Work instruction → Please arrange the data, starting at its first line and ending at the line containing "Rank the series at Белки", as a JSON list of strings with one string per line. Leave out blank lines.

Input data →
========================================================================

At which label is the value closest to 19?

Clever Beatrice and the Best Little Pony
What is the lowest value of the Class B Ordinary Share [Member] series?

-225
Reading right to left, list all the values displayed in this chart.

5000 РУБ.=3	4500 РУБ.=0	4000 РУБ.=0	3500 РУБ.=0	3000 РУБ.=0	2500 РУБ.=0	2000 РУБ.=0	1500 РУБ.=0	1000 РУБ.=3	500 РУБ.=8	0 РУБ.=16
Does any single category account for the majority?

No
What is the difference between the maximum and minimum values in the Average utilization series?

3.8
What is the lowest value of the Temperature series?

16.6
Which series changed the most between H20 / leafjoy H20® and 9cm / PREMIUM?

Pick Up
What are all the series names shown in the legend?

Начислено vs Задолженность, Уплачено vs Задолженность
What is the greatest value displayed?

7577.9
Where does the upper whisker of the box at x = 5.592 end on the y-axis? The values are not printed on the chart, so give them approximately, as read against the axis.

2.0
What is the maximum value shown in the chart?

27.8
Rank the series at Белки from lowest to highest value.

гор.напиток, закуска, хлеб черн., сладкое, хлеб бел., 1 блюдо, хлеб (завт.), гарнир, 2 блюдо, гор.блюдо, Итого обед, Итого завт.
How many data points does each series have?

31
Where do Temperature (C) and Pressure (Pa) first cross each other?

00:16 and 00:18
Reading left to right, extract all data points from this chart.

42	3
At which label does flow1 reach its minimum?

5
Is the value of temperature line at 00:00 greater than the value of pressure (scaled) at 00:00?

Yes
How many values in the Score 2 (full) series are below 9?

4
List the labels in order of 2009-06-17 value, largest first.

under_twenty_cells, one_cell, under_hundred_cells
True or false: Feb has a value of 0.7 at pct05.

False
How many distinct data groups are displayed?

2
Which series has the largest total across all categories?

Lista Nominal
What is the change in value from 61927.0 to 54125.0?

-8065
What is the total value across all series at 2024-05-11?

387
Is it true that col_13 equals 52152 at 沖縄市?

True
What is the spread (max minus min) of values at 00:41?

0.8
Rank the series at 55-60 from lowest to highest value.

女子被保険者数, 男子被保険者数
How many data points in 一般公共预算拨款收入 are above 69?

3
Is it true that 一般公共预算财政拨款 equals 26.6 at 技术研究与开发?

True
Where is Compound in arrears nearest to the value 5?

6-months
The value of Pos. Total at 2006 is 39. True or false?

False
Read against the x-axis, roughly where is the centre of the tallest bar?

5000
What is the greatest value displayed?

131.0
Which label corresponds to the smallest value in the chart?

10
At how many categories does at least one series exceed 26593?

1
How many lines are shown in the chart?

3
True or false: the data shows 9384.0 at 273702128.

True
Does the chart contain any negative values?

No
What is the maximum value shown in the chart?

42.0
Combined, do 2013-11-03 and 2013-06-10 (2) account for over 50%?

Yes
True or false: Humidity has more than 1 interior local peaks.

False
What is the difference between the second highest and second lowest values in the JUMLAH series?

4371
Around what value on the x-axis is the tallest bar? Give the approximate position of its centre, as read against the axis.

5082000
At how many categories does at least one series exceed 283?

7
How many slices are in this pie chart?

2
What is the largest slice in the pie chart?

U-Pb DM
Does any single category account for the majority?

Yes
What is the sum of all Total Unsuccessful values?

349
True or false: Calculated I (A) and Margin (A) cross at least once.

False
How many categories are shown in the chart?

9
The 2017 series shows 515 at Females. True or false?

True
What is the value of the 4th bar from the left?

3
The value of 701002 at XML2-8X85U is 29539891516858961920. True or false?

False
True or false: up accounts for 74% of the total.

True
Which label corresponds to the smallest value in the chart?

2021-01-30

========================================================================

The completed task →
[
  "At which label is the value closest to 19?",
  "Clever Beatrice and the Best Little Pony",
  "What is the lowest value of the Class B Ordinary Share [Member] series?",
  "-225",
  "Reading right to left, list all the values displayed in this chart.",
  "5000 РУБ.=3\t4500 РУБ.=0\t4000 РУБ.=0\t3500 РУБ.=0\t3000 РУБ.=0\t2500 РУБ.=0\t2000 РУБ.=0\t1500 РУБ.=0\t1000 РУБ.=3\t500 РУБ.=8\t0 РУБ.=16",
  "Does any single category account for the majority?",
  "No",
  "What is the difference between the maximum and minimum values in the Average utilization series?",
  "3.8",
  "What is the lowest value of the Temperature series?",
  "16.6",
  "Which series changed the most between H20 / leafjoy H20® and 9cm / PREMIUM?",
  "Pick Up",
  "What are all the series names shown in the legend?",
  "Начислено vs Задолженность, Уплачено vs Задолженность",
  "What is the greatest value displayed?",
  "7577.9",
  "Where does the upper whisker of the box at x = 5.592 end on the y-axis? The values are not printed on the chart, so give them approximately, as read against the axis.",
  "2.0",
  "What is the maximum value shown in the chart?",
  "27.8",
  "Rank the series at Белки from lowest to highest value."
]